§ TEXTE FOURNI
Un siècle d’histoire anecdotique de la Neuville-en-Condroz de 1840 à 1940. (4)
Mais quittons cet endroit pour monter le tige de la Haie. La ferme est une belle bâtisse du XVII siècle; certains de ses propriétaires, les « delle Haye » ont été, l’un maïeur, un autre greffier; il y en a même un qui fut chanoine! Je vous demande un peu… Cette bâtisse, en pierres du pays, orientée plein Sud, est fort isolée : c’est ainsi que pendant la guerre 4O‑45 le fermier, Mr Gérard, cachait dans une cave murée des résistants inquiétés ou des aviateurs alliés en transit.. Il a été un jour ‑ ou plutôt une nuit ‑ torturé, et sa famille menacée par… des voyous qui ne sont cependant pas arrivés à le faire parler.(12).
Si vous continuez tout droit, vous arrivez à « la Brassine », mais là, c’est Rotheux. Qu’à cela ne tienne, nous prenons, en face de la ferme, l’allée des Pommiers, juste à côté des « Treus Meleyes »; c’est la sortie du souterrain venant du château, sortie de secours pour les chatelains en cas de nécessité. Vers le milieu de cette allée, pas loin d’un soupirail du souterrain, je me suis laissé dire qu’on y aurait un jour enterré un trésor d’or et de pierreries… Ah, je vois s’illuminer votre regard. Hélas, beaucoup ont été déçus, et s’il en est un qui a trouvé quelque chose… il ne s’en est pas vanté, oh que non!
Et nous voici arrivés à l’endroit d’où il faut admirer le village le matin, avec le soleil dans le dos qui vous baigne de chaleur et de lumière : c’est un écrin de verdure, percé au centre par le petit clocher sans prétention de son église, avec toutes ses maisons aux moellons brun‑roux; elles vous regardent de leurs fenêtres peintes en blanc(13). La promenade a été longue, arrêtons‑nous et asseyons‑nous dans l’herbe du fossé, à l’ombre d’un pommier, pour croquer une de ses pommes un peu surette, mais rafraîchissante, avant de nous diriger vers le hameau des Sept Fawes (on prononce « Sè Fawes), l’un de nos deux hameaux avec le Rognac.(14).
Les fawes, que les Français ont baptisés du nom absurde d’origine germanique « hêtre » (comme le dit A. Quartier dans son « Guide des arbres et arbustes d’Europe », édité chez Delachaux et Nestlé), sont les foyards des Suisses francophones. Fawe est un mot celte, dont le « W », inexistant dans l’alphabet de Jules César, a été remplacé par la lettre « G », ce qui a donné « fagus ». Je signale qu’il en va de même pour wêti qui donne guetter, watchis = gachis, wadgî = gager, et bien d’autres mots encore. Et pourquoi sept ? mais parce qu’ils sont six, plantés en rond autour d’un septième. De plus, 7 est un nombre magique!. Il en subsiste un bouquet dans l’enceinte du cimetière américain, deux en piteux état devant le château et un à droite de la charmille du château, vers le bois, dans le domaine de l’Etat.

§ LIGNES AFFICHÉES
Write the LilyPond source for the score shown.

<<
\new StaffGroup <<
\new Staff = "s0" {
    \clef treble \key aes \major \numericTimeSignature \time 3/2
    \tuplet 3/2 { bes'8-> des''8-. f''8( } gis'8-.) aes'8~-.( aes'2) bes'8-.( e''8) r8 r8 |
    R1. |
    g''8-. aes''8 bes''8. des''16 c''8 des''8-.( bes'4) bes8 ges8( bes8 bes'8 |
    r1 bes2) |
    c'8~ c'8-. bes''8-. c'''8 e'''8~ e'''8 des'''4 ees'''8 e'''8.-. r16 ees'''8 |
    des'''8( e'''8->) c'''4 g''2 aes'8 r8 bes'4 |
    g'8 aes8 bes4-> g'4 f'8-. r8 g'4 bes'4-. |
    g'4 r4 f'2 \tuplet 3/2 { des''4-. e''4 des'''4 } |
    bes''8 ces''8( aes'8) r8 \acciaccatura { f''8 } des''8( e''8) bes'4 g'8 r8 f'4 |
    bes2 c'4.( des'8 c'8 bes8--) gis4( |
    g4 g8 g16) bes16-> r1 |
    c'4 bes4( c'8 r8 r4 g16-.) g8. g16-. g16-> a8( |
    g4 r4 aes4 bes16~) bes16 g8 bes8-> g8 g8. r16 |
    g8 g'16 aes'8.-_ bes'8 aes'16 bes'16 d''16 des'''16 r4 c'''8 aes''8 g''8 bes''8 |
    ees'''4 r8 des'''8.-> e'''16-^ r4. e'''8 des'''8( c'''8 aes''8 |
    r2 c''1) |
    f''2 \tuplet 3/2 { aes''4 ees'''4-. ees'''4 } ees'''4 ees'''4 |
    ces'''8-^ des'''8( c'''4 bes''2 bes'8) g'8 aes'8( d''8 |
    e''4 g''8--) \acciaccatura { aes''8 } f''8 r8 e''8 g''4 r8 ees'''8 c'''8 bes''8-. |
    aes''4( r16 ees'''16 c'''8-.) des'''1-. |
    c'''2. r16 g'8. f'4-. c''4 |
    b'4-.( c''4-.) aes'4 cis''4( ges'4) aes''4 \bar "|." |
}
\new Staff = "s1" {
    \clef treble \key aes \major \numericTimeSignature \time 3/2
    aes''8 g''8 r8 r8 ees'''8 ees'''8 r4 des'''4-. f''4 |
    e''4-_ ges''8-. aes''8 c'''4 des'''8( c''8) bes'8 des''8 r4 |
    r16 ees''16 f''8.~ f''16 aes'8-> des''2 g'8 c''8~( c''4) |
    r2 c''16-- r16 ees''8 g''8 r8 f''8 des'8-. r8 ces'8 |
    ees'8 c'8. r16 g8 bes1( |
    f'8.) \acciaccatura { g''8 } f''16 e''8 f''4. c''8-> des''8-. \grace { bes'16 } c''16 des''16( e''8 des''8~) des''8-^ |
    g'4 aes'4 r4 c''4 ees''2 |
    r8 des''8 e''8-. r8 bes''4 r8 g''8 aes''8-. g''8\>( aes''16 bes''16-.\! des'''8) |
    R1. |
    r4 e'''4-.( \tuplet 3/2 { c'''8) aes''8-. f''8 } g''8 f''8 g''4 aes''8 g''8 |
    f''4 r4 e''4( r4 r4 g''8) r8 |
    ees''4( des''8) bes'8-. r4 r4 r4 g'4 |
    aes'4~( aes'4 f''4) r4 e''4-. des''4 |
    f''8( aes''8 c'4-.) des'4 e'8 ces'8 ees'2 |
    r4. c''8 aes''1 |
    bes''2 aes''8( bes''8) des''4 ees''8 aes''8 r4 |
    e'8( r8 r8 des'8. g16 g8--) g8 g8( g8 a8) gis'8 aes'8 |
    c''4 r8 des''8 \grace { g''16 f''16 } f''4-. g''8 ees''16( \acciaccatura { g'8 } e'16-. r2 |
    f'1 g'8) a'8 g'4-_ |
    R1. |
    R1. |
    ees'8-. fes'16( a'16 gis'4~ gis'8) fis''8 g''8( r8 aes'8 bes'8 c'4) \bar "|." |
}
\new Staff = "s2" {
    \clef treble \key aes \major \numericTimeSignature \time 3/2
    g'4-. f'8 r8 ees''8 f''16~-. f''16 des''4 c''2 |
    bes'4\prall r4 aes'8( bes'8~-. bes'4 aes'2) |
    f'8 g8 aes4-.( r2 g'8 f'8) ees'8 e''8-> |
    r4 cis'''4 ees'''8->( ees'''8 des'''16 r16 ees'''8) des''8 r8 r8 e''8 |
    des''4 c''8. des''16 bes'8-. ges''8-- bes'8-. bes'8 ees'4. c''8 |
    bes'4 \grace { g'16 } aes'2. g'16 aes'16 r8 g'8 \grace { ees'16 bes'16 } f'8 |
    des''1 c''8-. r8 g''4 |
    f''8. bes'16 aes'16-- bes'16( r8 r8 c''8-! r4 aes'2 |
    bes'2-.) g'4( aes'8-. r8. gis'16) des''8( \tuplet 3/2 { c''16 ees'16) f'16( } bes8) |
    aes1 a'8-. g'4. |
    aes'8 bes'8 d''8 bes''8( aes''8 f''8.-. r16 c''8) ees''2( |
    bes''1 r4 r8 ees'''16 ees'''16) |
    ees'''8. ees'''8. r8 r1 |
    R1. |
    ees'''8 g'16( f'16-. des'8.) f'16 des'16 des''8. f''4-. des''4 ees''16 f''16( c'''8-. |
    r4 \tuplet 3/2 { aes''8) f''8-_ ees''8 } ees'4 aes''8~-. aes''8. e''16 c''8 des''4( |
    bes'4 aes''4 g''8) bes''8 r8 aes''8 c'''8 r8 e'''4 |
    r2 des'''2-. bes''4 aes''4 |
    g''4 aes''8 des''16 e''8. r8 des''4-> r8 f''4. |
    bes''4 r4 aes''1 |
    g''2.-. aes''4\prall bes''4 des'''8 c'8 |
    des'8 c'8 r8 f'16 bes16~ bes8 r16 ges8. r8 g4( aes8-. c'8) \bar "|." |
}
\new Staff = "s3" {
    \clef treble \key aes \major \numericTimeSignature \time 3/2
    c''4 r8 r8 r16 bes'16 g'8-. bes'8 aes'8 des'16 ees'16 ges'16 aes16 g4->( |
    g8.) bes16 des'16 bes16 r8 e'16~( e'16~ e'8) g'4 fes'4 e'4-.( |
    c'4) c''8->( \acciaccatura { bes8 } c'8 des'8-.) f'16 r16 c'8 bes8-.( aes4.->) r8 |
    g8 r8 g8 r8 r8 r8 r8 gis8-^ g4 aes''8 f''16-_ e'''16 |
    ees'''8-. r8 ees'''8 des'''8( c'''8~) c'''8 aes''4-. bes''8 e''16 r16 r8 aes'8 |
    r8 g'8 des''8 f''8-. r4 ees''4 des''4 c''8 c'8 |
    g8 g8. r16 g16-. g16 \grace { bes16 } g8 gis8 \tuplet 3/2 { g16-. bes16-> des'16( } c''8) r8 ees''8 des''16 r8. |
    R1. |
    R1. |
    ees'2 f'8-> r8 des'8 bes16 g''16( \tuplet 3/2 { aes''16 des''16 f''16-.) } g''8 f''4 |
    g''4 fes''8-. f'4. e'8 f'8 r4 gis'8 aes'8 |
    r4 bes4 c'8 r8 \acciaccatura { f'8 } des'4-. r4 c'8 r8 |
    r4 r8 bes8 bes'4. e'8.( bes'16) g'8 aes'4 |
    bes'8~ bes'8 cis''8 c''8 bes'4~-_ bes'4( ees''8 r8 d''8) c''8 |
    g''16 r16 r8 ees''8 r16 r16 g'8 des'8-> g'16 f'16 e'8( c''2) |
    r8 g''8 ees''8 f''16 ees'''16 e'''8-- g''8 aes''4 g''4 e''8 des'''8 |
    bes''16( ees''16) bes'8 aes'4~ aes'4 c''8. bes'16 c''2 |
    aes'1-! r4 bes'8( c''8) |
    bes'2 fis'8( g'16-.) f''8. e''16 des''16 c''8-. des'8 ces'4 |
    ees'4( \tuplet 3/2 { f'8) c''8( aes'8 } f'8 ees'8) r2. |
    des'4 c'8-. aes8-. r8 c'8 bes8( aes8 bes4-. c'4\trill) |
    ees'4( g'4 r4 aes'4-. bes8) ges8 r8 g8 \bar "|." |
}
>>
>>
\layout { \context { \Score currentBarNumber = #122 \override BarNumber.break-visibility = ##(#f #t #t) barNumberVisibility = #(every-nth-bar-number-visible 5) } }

§ CONSIGNE
Pouvez-vous reproduire à l'identique le passage du texte sur La Neuville-en-Condroz qui s'ouvre sur les mots contenant « Et nous voici » et se clôt sur « avec le Rognac.(14). » ?

§ RÉPONSE ATTENDUE
Et nous voici arrivés à l’endroit d’où il faut admirer le village le matin, avec le soleil dans le dos qui vous baigne de chaleur et de lumière : c’est un écrin de verdure, percé au centre par le petit clocher sans prétention de son église, avec toutes ses maisons aux moellons brun‑roux; elles vous regardent de leurs fenêtres peintes en blanc(13). La promenade a été longue, arrêtons‑nous et asseyons‑nous dans l’herbe du fossé, à l’ombre d’un pommier, pour croquer une de ses pommes un peu surette, mais rafraîchissante, avant de nous diriger vers le hameau des Sept Fawes (on prononce « Sè Fawes), l’un de nos deux hameaux avec le Rognac.(14).